[Instructions for the task] For this exercise, transcribe all the records below exactly.
+++ Data listing +++
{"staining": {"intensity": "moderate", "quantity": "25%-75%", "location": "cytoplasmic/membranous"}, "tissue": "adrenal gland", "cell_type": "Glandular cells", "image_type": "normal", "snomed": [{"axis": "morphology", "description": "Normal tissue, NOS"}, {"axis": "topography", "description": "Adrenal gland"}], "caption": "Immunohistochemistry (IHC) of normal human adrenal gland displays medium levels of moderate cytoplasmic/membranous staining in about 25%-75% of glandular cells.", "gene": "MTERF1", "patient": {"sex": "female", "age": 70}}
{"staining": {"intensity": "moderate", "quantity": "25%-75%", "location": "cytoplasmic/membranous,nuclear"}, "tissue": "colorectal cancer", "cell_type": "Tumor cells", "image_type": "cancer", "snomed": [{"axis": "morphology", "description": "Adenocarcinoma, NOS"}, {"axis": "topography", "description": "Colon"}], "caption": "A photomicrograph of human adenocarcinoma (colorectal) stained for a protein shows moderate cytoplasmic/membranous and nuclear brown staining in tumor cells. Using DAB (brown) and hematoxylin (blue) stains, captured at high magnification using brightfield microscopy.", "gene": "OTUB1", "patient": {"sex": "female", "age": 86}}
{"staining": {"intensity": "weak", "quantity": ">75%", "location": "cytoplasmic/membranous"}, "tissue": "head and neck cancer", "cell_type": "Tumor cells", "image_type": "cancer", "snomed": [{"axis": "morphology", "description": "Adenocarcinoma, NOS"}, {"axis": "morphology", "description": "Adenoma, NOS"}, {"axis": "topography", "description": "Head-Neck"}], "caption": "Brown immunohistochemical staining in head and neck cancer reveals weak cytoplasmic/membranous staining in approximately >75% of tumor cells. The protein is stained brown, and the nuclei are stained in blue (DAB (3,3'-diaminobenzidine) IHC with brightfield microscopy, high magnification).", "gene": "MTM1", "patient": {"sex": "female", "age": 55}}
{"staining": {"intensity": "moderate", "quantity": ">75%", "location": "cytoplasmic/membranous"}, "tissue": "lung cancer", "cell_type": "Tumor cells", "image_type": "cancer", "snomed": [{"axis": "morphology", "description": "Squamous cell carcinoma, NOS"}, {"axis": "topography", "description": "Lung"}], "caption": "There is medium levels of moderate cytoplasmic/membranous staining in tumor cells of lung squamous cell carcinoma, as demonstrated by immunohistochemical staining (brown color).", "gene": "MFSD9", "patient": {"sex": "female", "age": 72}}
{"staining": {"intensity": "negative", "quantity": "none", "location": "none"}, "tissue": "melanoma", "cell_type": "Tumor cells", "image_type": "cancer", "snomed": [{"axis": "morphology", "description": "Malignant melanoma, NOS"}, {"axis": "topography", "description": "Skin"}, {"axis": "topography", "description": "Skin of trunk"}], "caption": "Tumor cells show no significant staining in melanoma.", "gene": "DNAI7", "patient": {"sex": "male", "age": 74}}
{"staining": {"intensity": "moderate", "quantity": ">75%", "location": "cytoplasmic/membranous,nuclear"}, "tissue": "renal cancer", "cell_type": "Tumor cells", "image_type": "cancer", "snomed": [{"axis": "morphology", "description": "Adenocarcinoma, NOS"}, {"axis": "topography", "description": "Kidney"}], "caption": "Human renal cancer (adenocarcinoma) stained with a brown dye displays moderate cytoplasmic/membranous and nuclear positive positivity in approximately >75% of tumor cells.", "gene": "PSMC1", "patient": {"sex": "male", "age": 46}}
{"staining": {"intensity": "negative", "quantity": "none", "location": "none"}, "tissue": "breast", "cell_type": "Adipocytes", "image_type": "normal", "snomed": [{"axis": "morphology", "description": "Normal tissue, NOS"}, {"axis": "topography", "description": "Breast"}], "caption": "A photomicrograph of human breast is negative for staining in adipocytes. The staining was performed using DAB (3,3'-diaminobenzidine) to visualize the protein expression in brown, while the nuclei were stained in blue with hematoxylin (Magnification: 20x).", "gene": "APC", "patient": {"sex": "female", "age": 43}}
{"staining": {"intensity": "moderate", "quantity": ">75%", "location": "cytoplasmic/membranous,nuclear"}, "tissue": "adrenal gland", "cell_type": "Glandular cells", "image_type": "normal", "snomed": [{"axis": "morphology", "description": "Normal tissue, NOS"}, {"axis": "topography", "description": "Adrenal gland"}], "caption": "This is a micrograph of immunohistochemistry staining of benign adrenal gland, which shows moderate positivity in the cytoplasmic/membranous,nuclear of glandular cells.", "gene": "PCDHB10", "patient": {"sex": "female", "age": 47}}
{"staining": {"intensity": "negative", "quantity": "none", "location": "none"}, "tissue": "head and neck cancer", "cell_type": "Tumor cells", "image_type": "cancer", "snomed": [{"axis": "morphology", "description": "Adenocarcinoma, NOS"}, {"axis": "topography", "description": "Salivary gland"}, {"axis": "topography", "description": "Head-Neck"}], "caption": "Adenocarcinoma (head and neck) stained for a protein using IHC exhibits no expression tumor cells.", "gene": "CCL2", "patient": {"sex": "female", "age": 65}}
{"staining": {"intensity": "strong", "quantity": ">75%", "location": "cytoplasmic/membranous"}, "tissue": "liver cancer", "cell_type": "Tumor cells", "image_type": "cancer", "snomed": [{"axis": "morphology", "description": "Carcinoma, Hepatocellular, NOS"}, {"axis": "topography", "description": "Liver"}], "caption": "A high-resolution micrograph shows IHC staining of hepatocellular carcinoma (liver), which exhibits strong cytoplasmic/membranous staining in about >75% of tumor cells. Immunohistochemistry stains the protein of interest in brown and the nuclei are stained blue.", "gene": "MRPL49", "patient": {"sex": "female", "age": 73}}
+++
[Answer for this exercise]
{"staining": {"intensity": "moderate", "quantity": "25%-75%", "location": "cytoplasmic/membranous"}, "tissue": "adrenal gland", "cell_type": "Glandular cells", "image_type": "normal", "snomed": [{"axis": "morphology", "description": "Normal tissue, NOS"}, {"axis": "topography", "description": "Adrenal gland"}], "caption": "Immunohistochemistry (IHC) of normal human adrenal gland displays medium levels of moderate cytoplasmic/membranous staining in about 25%-75% of glandular cells.", "gene": "MTERF1", "patient": {"sex": "female", "age": 70}}
{"staining": {"intensity": "moderate", "quantity": "25%-75%", "location": "cytoplasmic/membranous,nuclear"}, "tissue": "colorectal cancer", "cell_type": "Tumor cells", "image_type": "cancer", "snomed": [{"axis": "morphology", "description": "Adenocarcinoma, NOS"}, {"axis": "topography", "description": "Colon"}], "caption": "A photomicrograph of human adenocarcinoma (colorectal) stained for a protein shows moderate cytoplasmic/membranous and nuclear brown staining in tumor cells. Using DAB (brown) and hematoxylin (blue) stains, captured at high magnification using brightfield microscopy.", "gene": "OTUB1", "patient": {"sex": "female", "age": 86}}
{"staining": {"intensity": "weak", "quantity": ">75%", "location": "cytoplasmic/membranous"}, "tissue": "head and neck cancer", "cell_type": "Tumor cells", "image_type": "cancer", "snomed": [{"axis": "morphology", "description": "Adenocarcinoma, NOS"}, {"axis": "morphology", "description": "Adenoma, NOS"}, {"axis": "topography", "description": "Head-Neck"}], "caption": "Brown immunohistochemical staining in head and neck cancer reveals weak cytoplasmic/membranous staining in approximately >75% of tumor cells. The protein is stained brown, and the nuclei are stained in blue (DAB (3,3'-diaminobenzidine) IHC with brightfield microscopy, high magnification).", "gene": "MTM1", "patient": {"sex": "female", "age": 55}}
{"staining": {"intensity": "moderate", "quantity": ">75%", "location": "cytoplasmic/membranous"}, "tissue": "lung cancer", "cell_type": "Tumor cells", "image_type": "cancer", "snomed": [{"axis": "morphology", "description": "Squamous cell carcinoma, NOS"}, {"axis": "topography", "description": "Lung"}], "caption": "There is medium levels of moderate cytoplasmic/membranous staining in tumor cells of lung squamous cell carcinoma, as demonstrated by immunohistochemical staining (brown color).", "gene": "MFSD9", "patient": {"sex": "female", "age": 72}}
{"staining": {"intensity": "negative", "quantity": "none", "location": "none"}, "tissue": "melanoma", "cell_type": "Tumor cells", "image_type": "cancer", "snomed": [{"axis": "morphology", "description": "Malignant melanoma, NOS"}, {"axis": "topography", "description": "Skin"}, {"axis": "topography", "description": "Skin of trunk"}], "caption": "Tumor cells show no significant staining in melanoma.", "gene": "DNAI7", "patient": {"sex": "male", "age": 74}}
{"staining": {"intensity": "moderate", "quantity": ">75%", "location": "cytoplasmic/membranous,nuclear"}, "tissue": "renal cancer", "cell_type": "Tumor cells", "image_type": "cancer", "snomed": [{"axis": "morphology", "description": "Adenocarcinoma, NOS"}, {"axis": "topography", "description": "Kidney"}], "caption": "Human renal cancer (adenocarcinoma) stained with a brown dye displays moderate cytoplasmic/membranous and nuclear positive positivity in approximately >75% of tumor cells.", "gene": "PSMC1", "patient": {"sex": "male", "age": 46}}
{"staining": {"intensity": "negative", "quantity": "none", "location": "none"}, "tissue": "breast", "cell_type": "Adipocytes", "image_type": "normal", "snomed": [{"axis": "morphology", "description": "Normal tissue, NOS"}, {"axis": "topography", "description": "Breast"}], "caption": "A photomicrograph of human breast is negative for staining in adipocytes. The staining was performed using DAB (3,3'-diaminobenzidine) to visualize the protein expression in brown, while the nuclei were stained in blue with hematoxylin (Magnification: 20x).", "gene": "APC", "patient": {"sex": "female", "age": 43}}
{"staining": {"intensity": "moderate", "quantity": ">75%", "location": "cytoplasmic/membranous,nuclear"}, "tissue": "adrenal gland", "cell_type": "Glandular cells", "image_type": "normal", "snomed": [{"axis": "morphology", "description": "Normal tissue, NOS"}, {"axis": "topography", "description": "Adrenal gland"}], "caption": "This is a micrograph of immunohistochemistry staining of benign adrenal gland, which shows moderate positivity in the cytoplasmic/membranous,nuclear of glandular cells.", "gene": "PCDHB10", "patient": {"sex": "female", "age": 47}}
{"staining": {"intensity": "negative", "quantity": "none", "location": "none"}, "tissue": "head and neck cancer", "cell_type": "Tumor cells", "image_type": "cancer", "snomed": [{"axis": "morphology", "description": "Adenocarcinoma, NOS"}, {"axis": "topography", "description": "Salivary gland"}, {"axis": "topography", "description": "Head-Neck"}], "caption": "Adenocarcinoma (head and neck) stained for a protein using IHC exhibits no expression tumor cells.", "gene": "CCL2", "patient": {"sex": "female", "age": 65}}
{"staining": {"intensity": "strong", "quantity": ">75%", "location": "cytoplasmic/membranous"}, "tissue": "liver cancer", "cell_type": "Tumor cells", "image_type": "cancer", "snomed": [{"axis": "morphology", "description": "Carcinoma, Hepatocellular, NOS"}, {"axis": "topography", "description": "Liver"}], "caption": "A high-resolution micrograph shows IHC staining of hepatocellular carcinoma (liver), which exhibits strong cytoplasmic/membranous staining in about >75% of tumor cells. Immunohistochemistry stains the protein of interest in brown and the nuclei are stained blue.", "gene": "MRPL49", "patient": {"sex": "female", "age": 73}}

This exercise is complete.